Exercise description:
In this exercise, return the whole listing exactly, excluding any images.

** Opening Extracted records block **

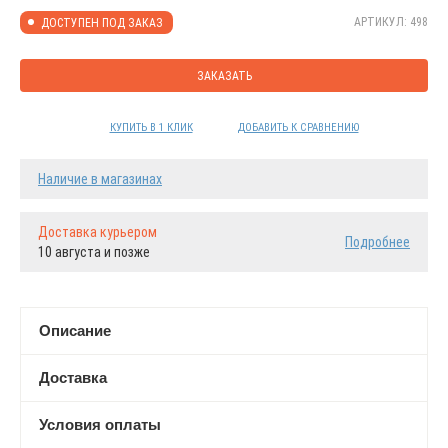
АРТИКУЛ: 498
ДОСТУПЕН ПОД ЗАКАЗ
ЗАКАЗАТЬ
КУПИТЬ В 1 КЛИК
ДОБАВИТЬ К СРАВНЕНИЮ
Наличие в магазинах
Доставка курьером
Подробнее
10 августа и позже
Описание
Доставка
Условия оплаты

** Closing Extracted records block **

Answer to this problem:
АРТИКУЛ: 498
ДОСТУПЕН ПОД ЗАКАЗ
ЗАКАЗАТЬ
КУПИТЬ В 1 КЛИК
ДОБАВИТЬ К СРАВНЕНИЮ
Наличие в магазинах
Доставка курьером
Подробнее
10 августа и позже
Описание
Доставка
Условия оплаты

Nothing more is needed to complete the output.